O STJ nega sustentação oral ao patrono de amicus curie

O Superior Tribunal de Justiça decidiu, no dia 17 de agosto último, contrariar entendimento do Supremo Tribunal em julgamento realizado há oito anos e que ainda hoje se tem observado na Alta Corte de Justiça. Na sessão de quarta-feira passada, por oito votos a sete, os ministros da Corte Especial do STJ decidiram que o amicus curiae não têm direito de fazer sustentação oral nos recursos representativos de controvérsia.

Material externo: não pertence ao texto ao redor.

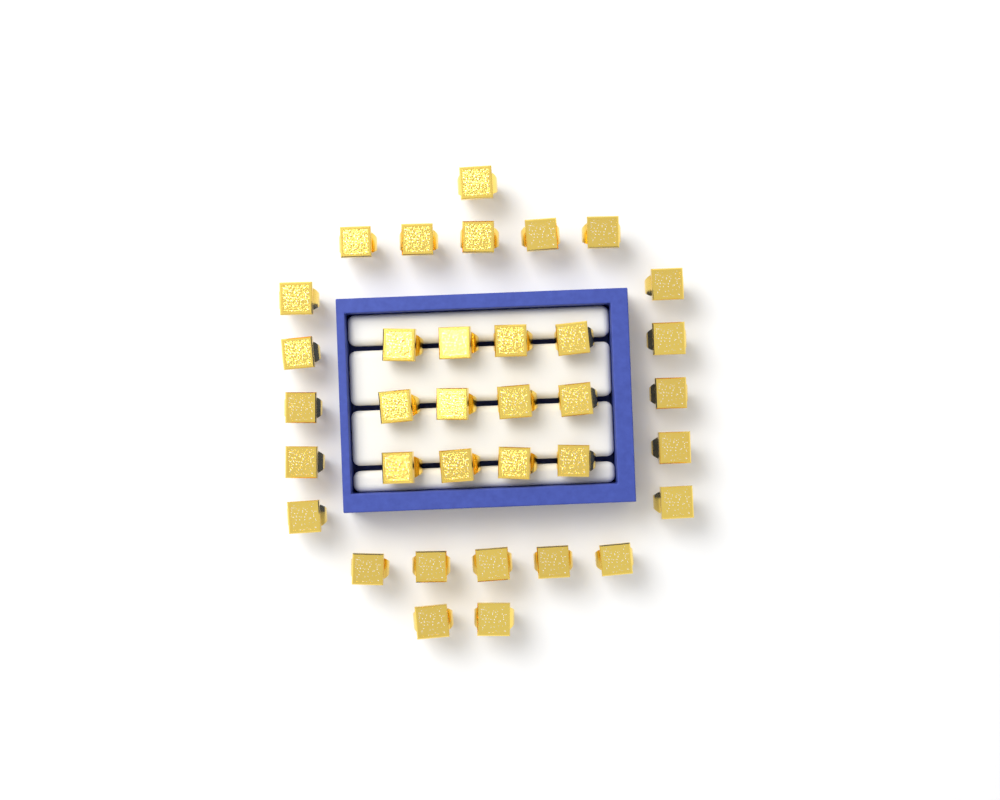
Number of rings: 35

 Vale lembrar que há quase oito anos, no dia 26 de novembro de 2003, os ministros do Supremo Tribunal Federal discutiram em plenário se o amicus curiae, terceiro interessado no processo, teria o direito de fazer sustentação oral nos casos em que é admitido. Por ampla maioria, vencidos o ministro Carlos Velloso e a ministra Ellen Gracie, o Supremo decidiu garantir a voz do amicus curiae.

 De lá para cá, nos julgamentos importantes ou polêmicos no tribunal, é corriqueiro ver associações que não são partes nos processos, mas que representam pessoas cujos destinos serão diretamente influenciados pela decisão que será tomada, ocuparem a tribuna da mais alta Corte de Justiça do país para expor suas razões e defender seus interesses.

Foi graças a essa abertura do Supremo que a índia Joênia Batista Carvalho pôde defender diante dos ministros a demarcação contínua da Reserva Indígena Raposa Serra do Sol em 2008. E mais recentemente, quando o STF decidiu que as uniões homoafetivas têm o mesmo sentido jurídico das uniões estáveis entre casais do sexo oposto, entidades que representam gays e lésbicas, institutos de estudo de Direito de Família e representantes da Igreja puderam se manifestar.